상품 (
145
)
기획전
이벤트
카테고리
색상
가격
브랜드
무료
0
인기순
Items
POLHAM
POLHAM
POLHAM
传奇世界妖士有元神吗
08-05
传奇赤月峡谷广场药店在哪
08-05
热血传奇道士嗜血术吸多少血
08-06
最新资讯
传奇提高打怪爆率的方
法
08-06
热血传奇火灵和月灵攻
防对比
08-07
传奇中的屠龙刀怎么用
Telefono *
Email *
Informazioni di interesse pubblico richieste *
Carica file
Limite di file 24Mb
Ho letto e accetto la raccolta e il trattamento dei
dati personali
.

──────

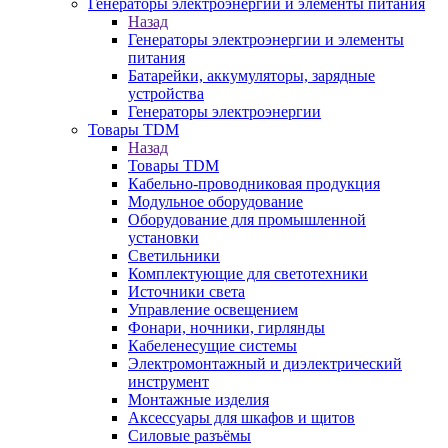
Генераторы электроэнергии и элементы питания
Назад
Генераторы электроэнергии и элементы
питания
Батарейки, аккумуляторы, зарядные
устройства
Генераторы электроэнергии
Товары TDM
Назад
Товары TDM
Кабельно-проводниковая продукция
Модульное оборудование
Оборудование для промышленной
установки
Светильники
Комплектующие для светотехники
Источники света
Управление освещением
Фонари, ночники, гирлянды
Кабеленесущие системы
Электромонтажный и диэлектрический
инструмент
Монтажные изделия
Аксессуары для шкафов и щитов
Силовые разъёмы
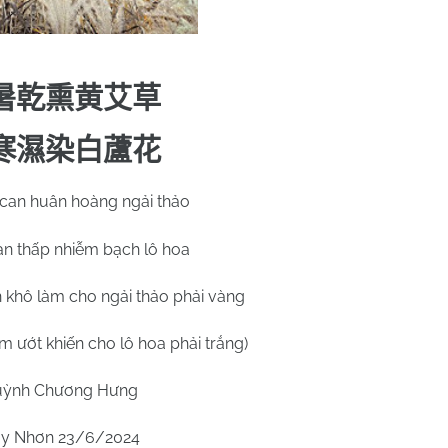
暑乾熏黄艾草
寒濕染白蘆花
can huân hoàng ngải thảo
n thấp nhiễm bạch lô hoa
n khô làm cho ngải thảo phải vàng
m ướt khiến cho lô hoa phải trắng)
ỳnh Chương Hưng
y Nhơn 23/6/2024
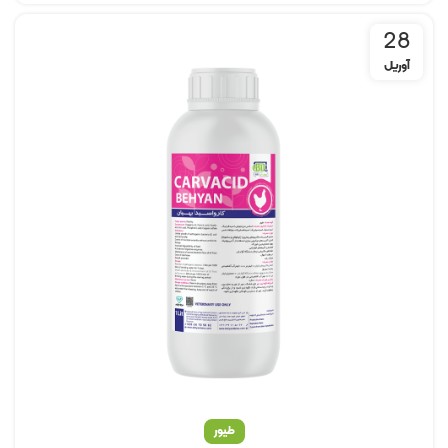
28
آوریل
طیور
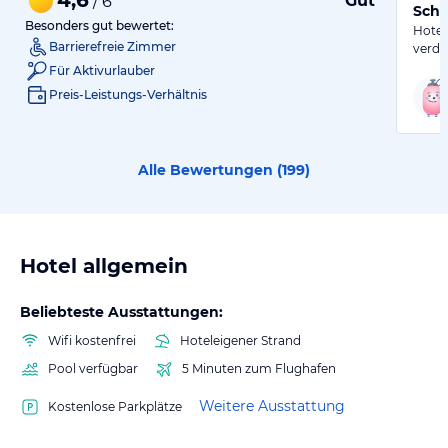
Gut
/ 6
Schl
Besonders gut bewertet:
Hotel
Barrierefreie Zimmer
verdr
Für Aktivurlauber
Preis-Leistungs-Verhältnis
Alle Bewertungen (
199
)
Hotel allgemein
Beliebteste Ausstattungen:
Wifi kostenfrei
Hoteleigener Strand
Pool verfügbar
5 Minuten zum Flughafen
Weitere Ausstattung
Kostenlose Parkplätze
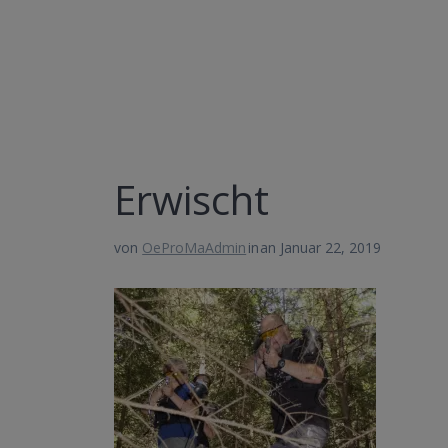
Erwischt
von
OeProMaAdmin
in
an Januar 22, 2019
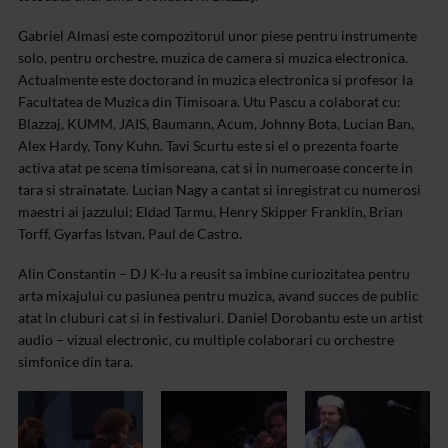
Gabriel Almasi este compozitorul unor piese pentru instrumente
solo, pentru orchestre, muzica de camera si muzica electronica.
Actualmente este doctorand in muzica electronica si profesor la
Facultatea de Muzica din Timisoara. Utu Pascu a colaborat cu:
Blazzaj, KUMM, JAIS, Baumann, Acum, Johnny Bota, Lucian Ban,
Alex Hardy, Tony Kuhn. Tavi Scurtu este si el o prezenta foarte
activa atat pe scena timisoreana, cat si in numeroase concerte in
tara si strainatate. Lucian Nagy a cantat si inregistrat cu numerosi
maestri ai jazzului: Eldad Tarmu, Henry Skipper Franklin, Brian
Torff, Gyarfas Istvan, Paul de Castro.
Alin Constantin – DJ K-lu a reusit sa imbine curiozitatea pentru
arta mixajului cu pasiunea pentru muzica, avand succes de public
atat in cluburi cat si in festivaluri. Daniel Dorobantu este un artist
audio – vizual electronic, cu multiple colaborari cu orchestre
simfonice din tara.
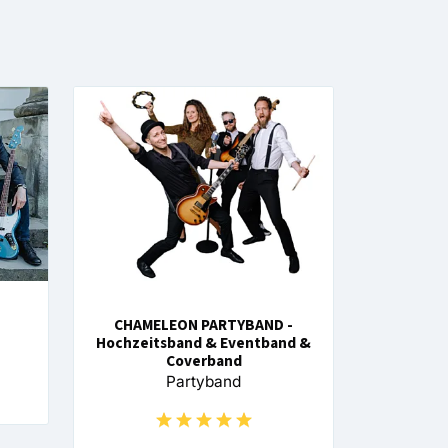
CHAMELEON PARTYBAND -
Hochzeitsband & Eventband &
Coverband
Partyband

──────

§ **WHAT THE TASK ASKS**:
Copy the lines of the material from the line with "Gabriel Almasi este" through the line with "Facultatea de Muzica", word for word.

§ **ANSWER TO THIS TASK**:
Gabriel Almasi este compozitorul unor piese pentru instrumente
solo, pentru orchestre, muzica de camera si muzica electronica.
Actualmente este doctorand in muzica electronica si profesor la
Facultatea de Muzica din Timisoara. Utu Pascu a colaborat cu:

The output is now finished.